Once our kids understand that there's anti-gay prejudice in the world, they face their own coming-out process. Things can get dicey when classmates, campmates and teammates start to question, comment, and, sadly, tease about alternative families and sexual orientations. At times like this, our job isn't to push our sons and daughters to confront what they might not be ready to confront. Our job is to help them weigh and measure the pros and cons of staying in the closet. We've been there ourselves and know how complicated the coming-out process can be.

 

I was asked recently if I'd have responded the same way to my son's request had he asked me to be closeted at the time he enrolled at his neighborhood elementary school. Reflecting for a moment, I realized I wouldn't have agreed to that. To honor such a request, I would have had to compromise my commitment to living an open and honest life in my own community.
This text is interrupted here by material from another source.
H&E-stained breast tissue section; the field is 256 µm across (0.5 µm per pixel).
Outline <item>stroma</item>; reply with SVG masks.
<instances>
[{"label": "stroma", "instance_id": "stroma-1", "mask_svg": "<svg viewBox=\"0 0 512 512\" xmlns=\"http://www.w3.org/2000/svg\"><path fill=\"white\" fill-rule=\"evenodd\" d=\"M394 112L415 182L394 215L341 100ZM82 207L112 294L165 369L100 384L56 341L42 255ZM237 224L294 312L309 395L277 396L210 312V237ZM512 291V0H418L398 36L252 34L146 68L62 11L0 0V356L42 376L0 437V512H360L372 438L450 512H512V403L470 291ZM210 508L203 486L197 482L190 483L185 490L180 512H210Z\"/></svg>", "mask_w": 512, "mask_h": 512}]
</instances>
The negative ramifications would have been too great: closeted contact with his teachers, with other parents, with the friends he'd invite into our home. Of course, I would have wanted to explain to him my thinking, in language appropriate to his age.

At different times throughout their childhoods, our children face a coming-out process of their own about having gay or lesbian parents. These can be tough moments — for them and for us. If there's one guiding principle that prevails, it's the importance of bringing empathy and sensitivity to those moments so our kids know they are understood and supported by us as best we can.